An alarming amount of police officers are choosing to turn a blind eye when faced with potential crime.
Former officer-turned researcher at Carleton University, Greg Brown, says 70% of officers are engaging in the act of ‘de-policing’ out of fear of potential backlash online.
Brown, who has 28 years of policing experience, interviewed 3,660 officers for his research, which he is slated to defend as a thesis later this year.
“There is a narrative out their where the public is wanting to hold our police accountable,” says Administrator for the London Police Association, Rick Robson.
“This isn’t necessarily a good thing, as you’re not seeing communication between the public and our police,” he said.
Robson’s greatest concerns are around recent passed bills by government officials.
“You look at something like Bill – 175, well, that was made with very little police input. Other things like the government’s plan to stop carding and street checks, well now nobody is happy with it, whether it be the public or police,” said Robson.
Robson believes the current narrative aids real criminals.
“Some of the groups out their aren’t just pushing for rule changes in policing, but for a total ban of police all together. Well, criminals are very conscientious of the law, so if you make their lives easier, we will dive into chaos,” he said.
An increase in the use of social media has made the job of police officers much more difficult.
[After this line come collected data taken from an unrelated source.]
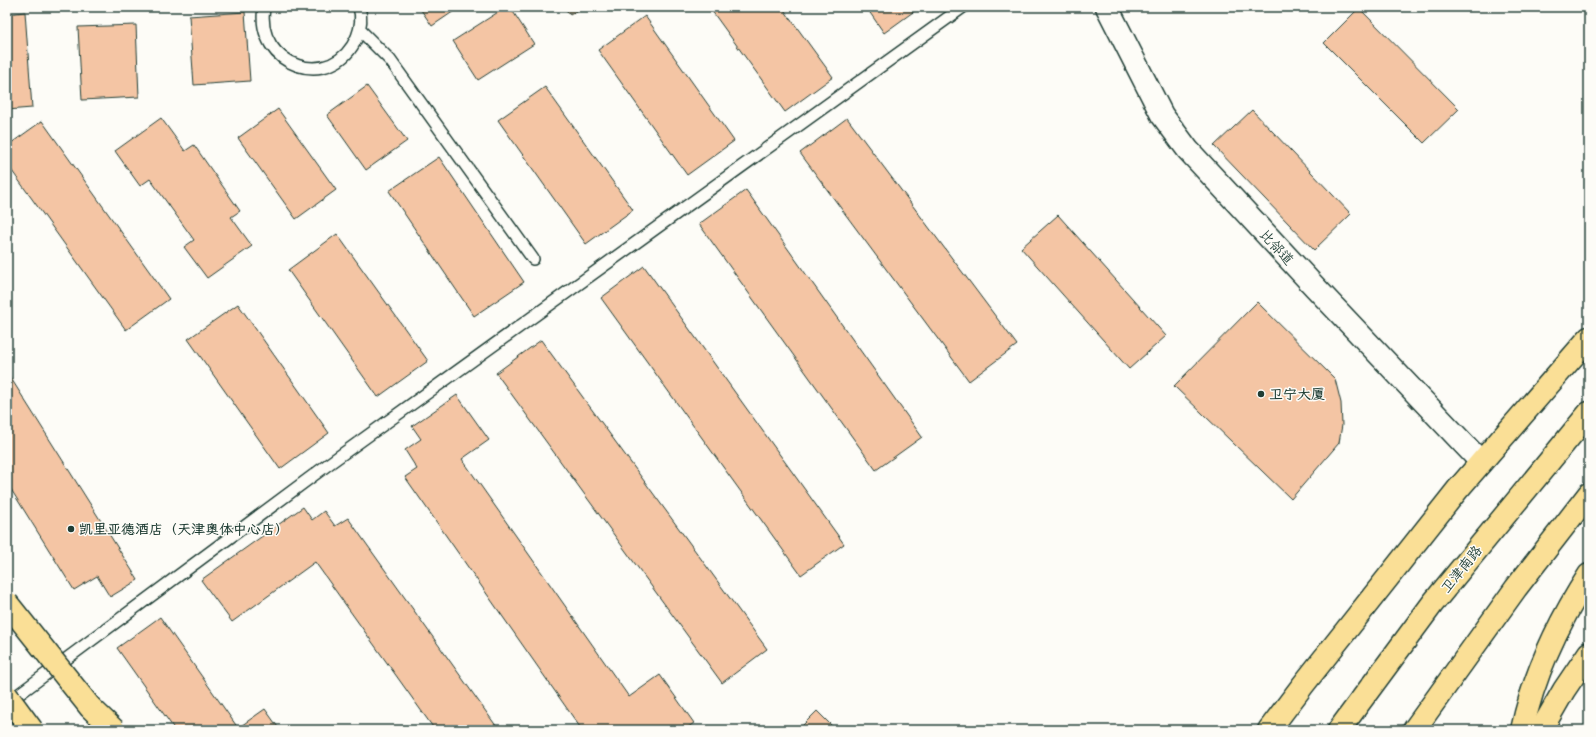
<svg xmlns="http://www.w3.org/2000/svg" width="1596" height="737" viewBox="0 0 1596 737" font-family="'Shantell Sans','LXGW WenKai TC',sans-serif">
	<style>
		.building { fill: #f4c5a4; stroke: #1f3d34 }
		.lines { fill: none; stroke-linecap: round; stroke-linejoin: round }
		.service-casing { stroke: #1f3d34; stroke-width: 14 }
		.minor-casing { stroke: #1f3d34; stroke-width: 25 }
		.primary-casing { stroke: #1f3d34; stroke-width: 25 }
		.trunk-casing { stroke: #1f3d34; stroke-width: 25 }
		.service { stroke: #fdfcf7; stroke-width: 11 }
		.minor { stroke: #fdfcf7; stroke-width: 22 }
		.primary { stroke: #fadf96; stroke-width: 22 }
		.trunk { stroke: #fadf96; stroke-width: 22 }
		.trunk-bridge-casing { stroke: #1f3d34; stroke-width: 25; stroke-linecap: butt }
		.trunk-bridge { stroke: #fadf96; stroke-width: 22 }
		.poi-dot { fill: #1f3d34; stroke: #fdfcf7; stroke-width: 1.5 }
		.labels { text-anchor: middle; stroke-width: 3; stroke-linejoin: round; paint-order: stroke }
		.street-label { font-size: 14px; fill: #1f3d34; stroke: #fdfcf7 }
		.poi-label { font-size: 14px; font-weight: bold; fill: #1f3d34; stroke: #fdfcf7; text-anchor: start }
	</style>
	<rect width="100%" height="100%" fill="#fdfcf7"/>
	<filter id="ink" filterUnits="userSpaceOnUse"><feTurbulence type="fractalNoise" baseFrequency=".025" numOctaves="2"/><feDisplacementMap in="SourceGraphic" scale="8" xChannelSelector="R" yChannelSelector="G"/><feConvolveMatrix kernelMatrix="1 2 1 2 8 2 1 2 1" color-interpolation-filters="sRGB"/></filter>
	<g filter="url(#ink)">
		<g class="building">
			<polygon points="419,7 460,7 432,26"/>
			<polygon points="506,7 510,7 534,44 478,80 453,41"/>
			<polygon points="564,7 582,7 570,15"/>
			<polygon points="709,7 782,7 833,77 785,112"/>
			<polygon points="866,7 920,7 884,33"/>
			<polygon points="1359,8 1459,109 1424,143 1324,43"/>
			<polygon points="25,12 32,108 7,110 7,14"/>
			<polygon points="245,12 250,81 194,85 189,16"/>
			<polygon points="645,16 734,141 687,175 598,50"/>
			<polygon points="136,25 139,97 82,100 78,27"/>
			<polygon points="367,86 407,141 366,170 327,115"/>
			<polygon points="545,87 633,210 586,244 498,120"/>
			<polygon points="278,109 336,190 296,219 238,138"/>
			<polygon points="1252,110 1351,214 1314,250 1214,146"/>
			<polygon points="161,118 185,151 194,145 240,211 231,217 252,246 207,278 184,247 194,240 150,179 140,186 115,151"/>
			<polygon points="847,118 1017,345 969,381 800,153"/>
			<polygon points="42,121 169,299 126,330 7,164 7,146"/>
			<polygon points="439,157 524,282 474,316 389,191"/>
			<polygon points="746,190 922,437 876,470 699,224"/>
			<polygon points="1058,215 1166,336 1129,369 1021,248"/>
			<polygon points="337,234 428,361 378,397 288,270"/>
			<polygon points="644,266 844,544 801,575 601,298"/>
			<polygon points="1257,302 1335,379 1341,403 1342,425 1339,443 1291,499 1174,386"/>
			<polygon points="238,304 329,433 280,469 188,339"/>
			<polygon points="541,340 767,649 722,683 496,373"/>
			<polygon points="7,372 138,580 110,597 97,576 74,590 7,483"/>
			<polygon points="457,395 489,440 462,459 629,697 660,675 694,723 684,730 582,730 405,477 417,469 405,450 421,439 412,426"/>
			<polygon points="303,507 312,520 324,511 335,526 348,518 499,730 435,730 315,562 232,622 201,580"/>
			<polygon points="160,617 238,728 265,709 280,730 175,730 117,648"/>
			<polygon points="817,711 836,730 798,730"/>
		</g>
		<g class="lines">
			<g class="service-casing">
				<g id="service">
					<path d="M264,7c-10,60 69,86 93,30 4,-10 5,-20 2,-30"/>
					<polyline points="360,30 390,60 533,259"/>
					<polyline points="7,703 330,463 963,7"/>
				</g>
			</g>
			<g class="minor-casing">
				<polyline id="minor" points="1107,7 1162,115 1188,150 1315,287 1481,462"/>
			</g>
			<g class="primary-casing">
				<g id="primary">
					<polyline points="1269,730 1303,685 1458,489 1589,338"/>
					<polyline points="1541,730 1564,690 1589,653"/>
				</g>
			</g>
			<g class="trunk-casing">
				<g id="trunk">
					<polyline points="1339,730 1433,603 1589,413"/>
					<polyline points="1414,730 1516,588 1589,494"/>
					<path d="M1522,730c12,-56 36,-107 67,-155"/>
				</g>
			</g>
			<use href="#service" class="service"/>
			<use href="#minor" class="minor"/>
			<use href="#primary" class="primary"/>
			<use href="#trunk" class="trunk"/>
			<g class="trunk-bridge-casing">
				<g id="trunk-bridge">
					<polyline points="7,603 90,707 114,730"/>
					<polyline points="7,696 32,730"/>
				</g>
			</g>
			<use href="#trunk-bridge" class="trunk-bridge"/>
		</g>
	</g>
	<g class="poi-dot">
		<circle cx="1261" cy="394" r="4"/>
		<circle cx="71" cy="529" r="4"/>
	</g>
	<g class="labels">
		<g class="street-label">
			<text transform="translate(1277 247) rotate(47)" y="5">比邻道</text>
			<text transform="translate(1461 569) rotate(-51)" y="5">卫津南路</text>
		</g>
		<g class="poi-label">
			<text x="1269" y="399">卫宁大厦</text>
			<text x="79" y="534">凯里亚德酒店（天津奥体中心店）</text>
		</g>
	</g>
	<rect width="1596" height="737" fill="none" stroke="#fdfcf7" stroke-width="24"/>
	<rect x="12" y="12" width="1572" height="713" fill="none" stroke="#1f3d34" stroke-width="1.5" filter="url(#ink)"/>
</svg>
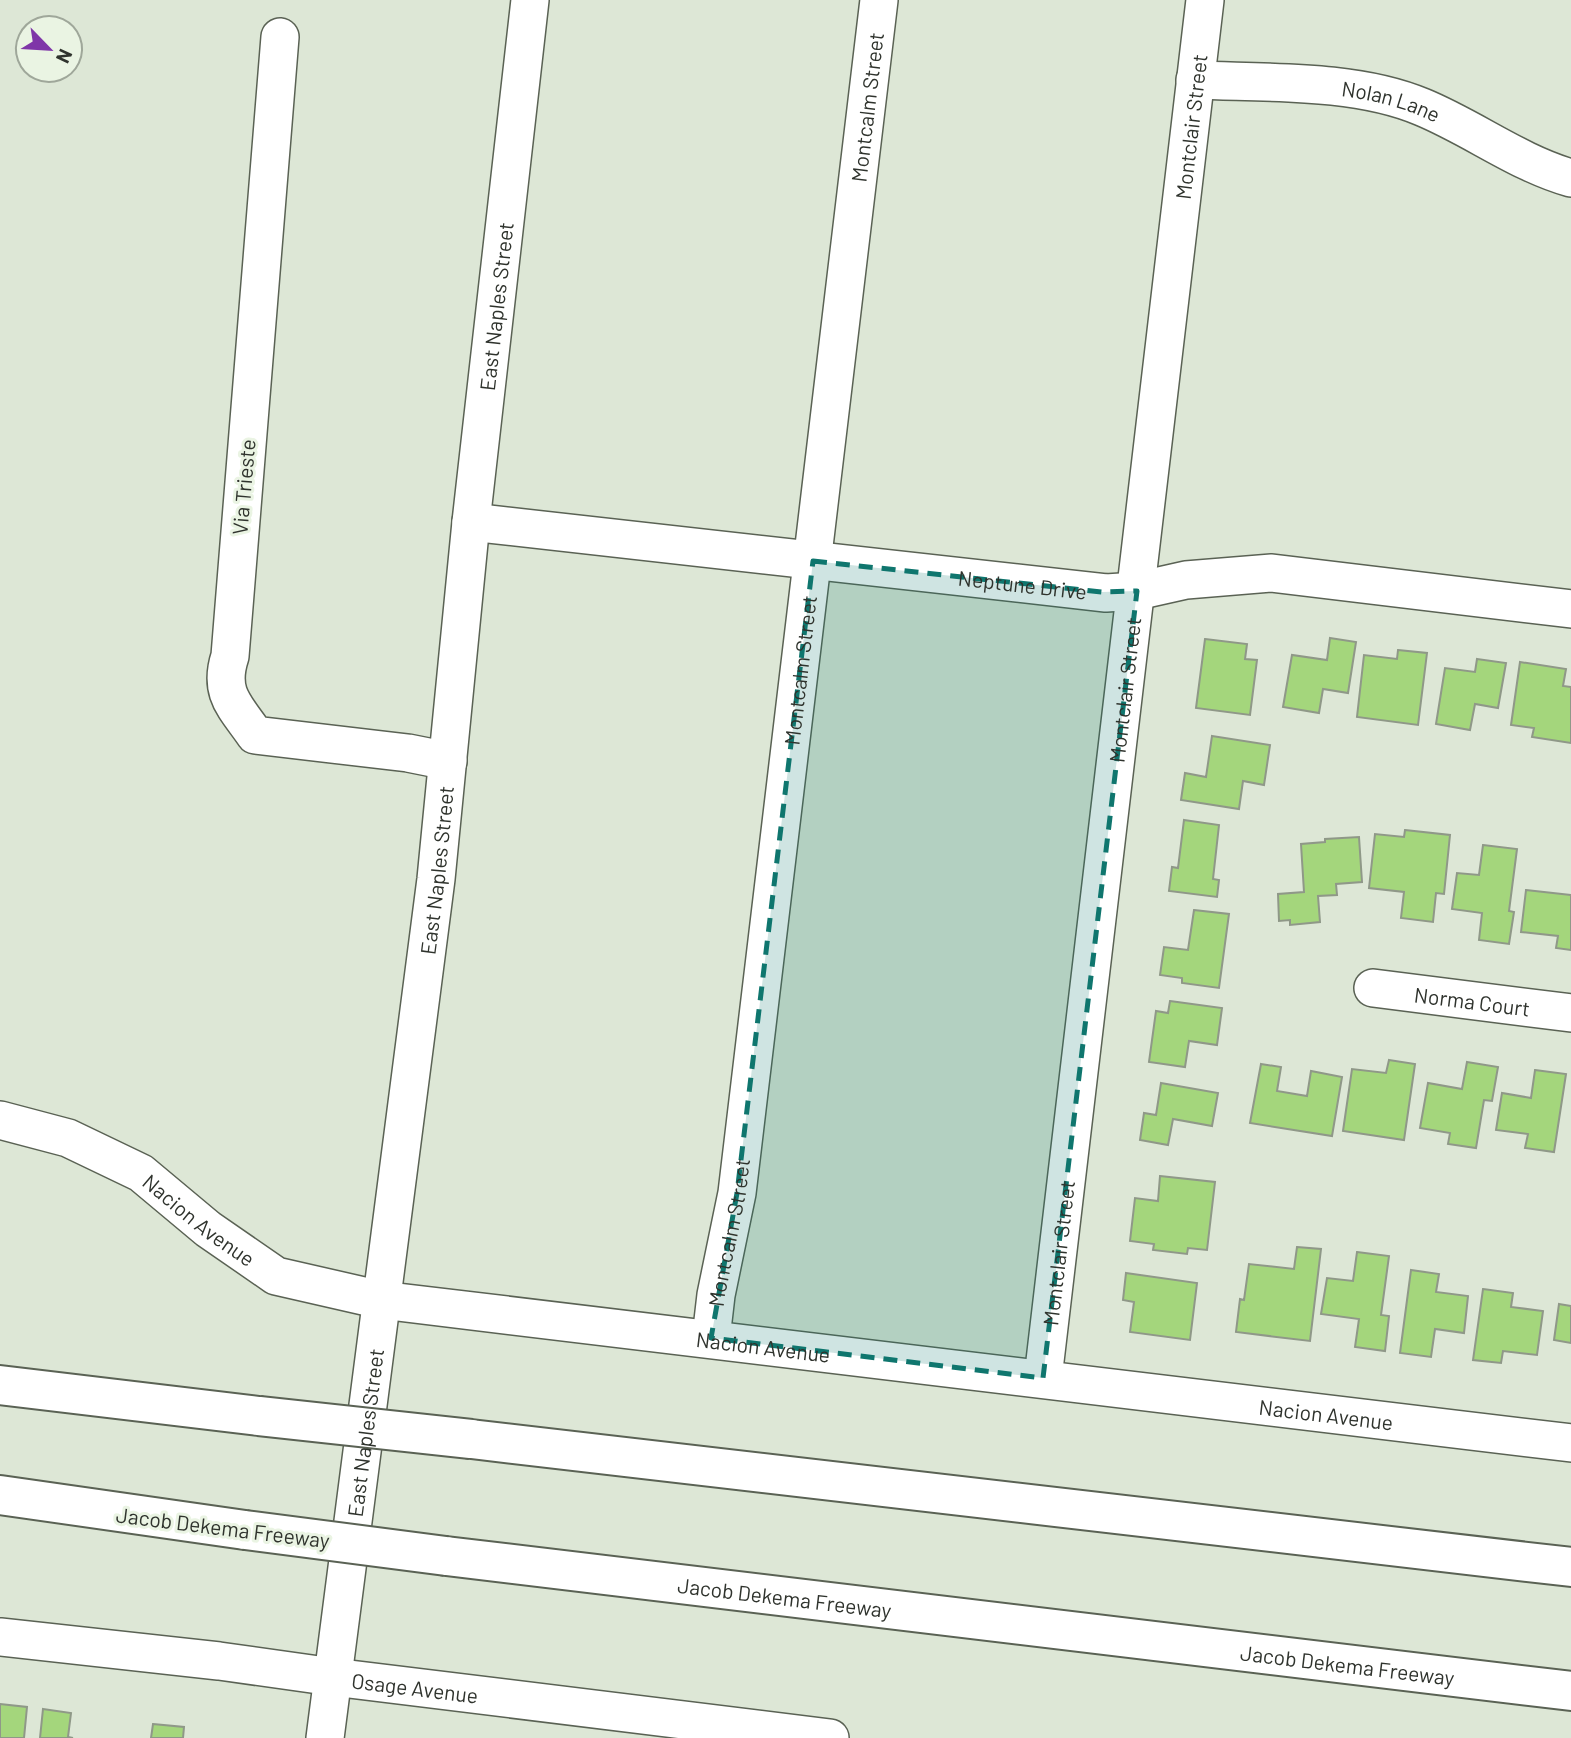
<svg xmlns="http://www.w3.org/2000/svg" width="1571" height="1738" viewBox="0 0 1571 1738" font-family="Barlow,sans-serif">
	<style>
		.building { fill: #a4d67c; stroke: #8f9888; stroke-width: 2 }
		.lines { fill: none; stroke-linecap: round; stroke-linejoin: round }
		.minor-casing { stroke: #5a6254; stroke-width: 40 }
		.highway-casing { stroke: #5a6254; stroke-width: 42 }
		.minor { stroke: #fff; stroke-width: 37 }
		.highway { stroke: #fff; stroke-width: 38 }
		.highway-bridge-casing { stroke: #5a6254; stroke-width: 42; stroke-linecap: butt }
		.highway-bridge { stroke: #fff; stroke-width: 38 }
		.marked { fill: #0f766e; fill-opacity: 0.2; stroke: #0f766e; stroke-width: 5; stroke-dasharray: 14 9; stroke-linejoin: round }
		.labels { text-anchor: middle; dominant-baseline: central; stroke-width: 6; stroke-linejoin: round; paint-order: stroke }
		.street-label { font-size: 21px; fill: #2f332d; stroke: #eaf4e3 }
	</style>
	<rect width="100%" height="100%" fill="#dde7d6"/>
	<!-- building -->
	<path class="building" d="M1330,638l26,4 -8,51 -25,-4 -4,24 -36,-6 9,-52 35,5z
		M1205,639l42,5 -2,15 12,1 -7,55 -54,-7z
		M1398,650l29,3 -9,72 -61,-8 7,-62 33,4z
		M1477,659l29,4 -8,45 -23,-4 -5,26 -34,-6 9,-56 30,4z
		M1520,662l46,7 -3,17 8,1v56l-39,-6 2,-9 -23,-3z
		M1212,736l58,9 -6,40 -21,-4 -4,28 -58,-9 4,-27 21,4z
		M1184,820l35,5 -6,54 6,1 -2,17 -48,-6 3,-24 6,1z
		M1405,830l45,5 -6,59 -8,-1 -3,29 -32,-4 3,-26 -35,-4 6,-54 29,3z
		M1359,837l3,45 -26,2 1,11 -19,1 2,26 -30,3v-5l-11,1 -1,-27 26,-2 -3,-48 24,-2v-3z
		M1483,845l34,4 -8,62 5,1 -5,32 -30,-4 3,-27 -30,-4 5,-36 22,2z
		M1526,890l45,5v55l-15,-2 2,-12 -37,-4z
		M1194,910l35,4 -10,74 -37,-5v-5l-22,-3 4,-28 24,3z
		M1170,1001l52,7 -5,37 -28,-4 -4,26 -36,-5 7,-51 12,2z
		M1389,1060l26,4 -11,76 -61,-9 9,-62 34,4z
		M1467,1062l31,5 -6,34 -8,-1 -8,48 -28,-4 2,-11 -30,-5 8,-45 34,6z
		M1261,1064l20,3 -4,24 30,5 4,-25 31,6 -10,59 -82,-13z
		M1535,1070l31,4 -12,78 -29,-4 3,-14 -32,-4 6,-37 29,5z
		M1161,1083l57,10 -6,33 -39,-7 -5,26 -28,-5 4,-27 12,2z
		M1160,1176l55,6 -8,68 -19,-2 -1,6 -34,-4 1,-6 -24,-3 5,-43 23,3z
		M1297,1247l24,2 -11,92 -74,-9 4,-33 4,1 5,-36 45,5z
		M1357,1252l32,4 -8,59 8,1 -4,35 -30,-4 4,-28 -38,-5 6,-36 26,3z
		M1411,1270l28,4 -3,18 32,4 -4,37 -29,-4 -4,28 -31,-4z
		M1126,1273l71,10 -7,57 -60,-8 4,-30 -11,-2z
		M1483,1289l30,4 -2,14 32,4 -6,44 -34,-4 -2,12 -28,-3z
		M1559,1304l12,2v37l-17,-3z
		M0,1704l27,3 -3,31h-24z
		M43,1709l28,4 -3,24 5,1h-33z
		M153,1724l31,3 -1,11h-32z"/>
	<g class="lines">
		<defs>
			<g id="minor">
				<path d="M280,37l-50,619c-12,37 5,50 25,79l153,18 40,8"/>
				<path id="s1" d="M1195,80c72,3 161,-1 227,27 51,21 96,56 149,71"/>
				<path id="s2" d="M471,522l635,71 31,-2 49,-11 86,-7 299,36"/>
				<path id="s3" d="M1373,988l198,25"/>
				<path id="s4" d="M0,1120l68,18 73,35 67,56 68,47 105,24 1190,143"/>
				<path id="s5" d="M711,1338l5,-43 21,-102 142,-1193"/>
				<path id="s6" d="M1043,1378l162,-1378"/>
				<path id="s7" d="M0,1637l219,24 114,16 497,61"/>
				<path id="s8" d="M325,1738l111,-859 35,-357 59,-522"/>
			</g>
			<g id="highway">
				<path d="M0,1385l259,31"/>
				<path d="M471,1439l1100,128"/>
				<path d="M0,1495l245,35"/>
				<path id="s9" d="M446,1556l1125,135"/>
			</g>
		</defs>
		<!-- minor casing -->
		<use href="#minor" class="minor-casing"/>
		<!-- highway casing -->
		<use href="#highway" class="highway-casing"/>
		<!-- minor -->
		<use href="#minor" class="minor"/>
		<!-- highway -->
		<use href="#highway" class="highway"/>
		<defs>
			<path id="highway-bridge" d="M259,1416l212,23
				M245,1530l201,26"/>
		</defs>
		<!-- highway-bridge casing -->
		<use href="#highway-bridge" class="highway-bridge-casing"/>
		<!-- highway-bridge -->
		<use href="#highway-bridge" class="highway-bridge"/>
	</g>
	<!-- marked area -->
	<path class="marked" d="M813,561l289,31 35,-1 -94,787 -332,-40 26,-145z"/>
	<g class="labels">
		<!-- street labels -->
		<g class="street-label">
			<text stroke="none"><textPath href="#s1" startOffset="198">Nolan Lane</textPath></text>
			<text stroke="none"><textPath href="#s5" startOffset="1241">Montcalm Street</textPath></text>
			<text stroke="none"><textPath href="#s6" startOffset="1260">Montclair Street</textPath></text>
			<text stroke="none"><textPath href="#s8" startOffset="1442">East Naples Street</textPath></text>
			<text transform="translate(243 487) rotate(-85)">Via Trieste</text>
			<text stroke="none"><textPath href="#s2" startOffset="555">Neptune Drive</textPath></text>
			<text stroke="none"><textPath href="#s5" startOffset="674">Montcalm Street</textPath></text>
			<text stroke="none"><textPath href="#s6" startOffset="693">Montclair Street</textPath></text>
			<text stroke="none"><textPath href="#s8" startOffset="875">East Naples Street</textPath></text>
			<text stroke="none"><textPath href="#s3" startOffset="100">Norma Court</textPath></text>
			<text stroke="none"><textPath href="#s4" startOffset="226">Nacion Avenue</textPath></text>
			<text stroke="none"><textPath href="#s5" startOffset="107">Montcalm Street</textPath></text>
			<text stroke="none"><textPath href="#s6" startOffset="126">Montclair Street</textPath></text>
			<text stroke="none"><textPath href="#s4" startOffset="814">Nacion Avenue</textPath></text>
			<text stroke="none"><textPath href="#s4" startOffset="1381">Nacion Avenue</textPath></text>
			<text stroke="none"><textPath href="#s8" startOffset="308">East Naples Street</textPath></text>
			<text transform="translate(223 1527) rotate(7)">Jacob Dekema Freeway</text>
			<text stroke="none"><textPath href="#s9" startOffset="341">Jacob Dekema Freeway</textPath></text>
			<text stroke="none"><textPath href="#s9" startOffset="908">Jacob Dekema Freeway</textPath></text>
			<text stroke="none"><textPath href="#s7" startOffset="418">Osage Avenue</textPath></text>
		</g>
	</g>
	<!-- north arrow -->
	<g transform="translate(49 49) rotate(115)"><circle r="33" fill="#eaf4e3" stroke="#9fa79a" stroke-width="2"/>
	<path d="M0-5L12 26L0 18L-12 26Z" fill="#7f36a8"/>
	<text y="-10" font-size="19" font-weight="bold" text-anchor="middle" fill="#2f332d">N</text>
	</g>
</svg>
The invention of smartphones means more opportunity for citizen journalism.
“I think this is partly the sensationalization of holding police accountable, but also wanting the thrill of holding power over authority,” said Assistant Professor of Sociology and Criminology at King’s University, Derek Silva.
“You never see good policing interactions on social media. Often times, it’s short videos of negative police interactions, with little to no context,” he said.
Now Rick Robson says a lack of communication between the public and police can result in misunderstandings during routine stops. Derek Silva says this comes down to the different life experiences that people can have with our police.
“Even in my own classes, I have students who are profoundly anti-police, while others are blue blooded,” said Silva.
“These people can come from homes where police have been good to them, or come from neighbourhoods that in the past, had trouble with totalitarian policing.”
Silva says he promotes research before reaching a conclusion on policing.
“I always ask my students to make sure they’ve researched the topic extensively, in order to create an informed opinion around our officers.”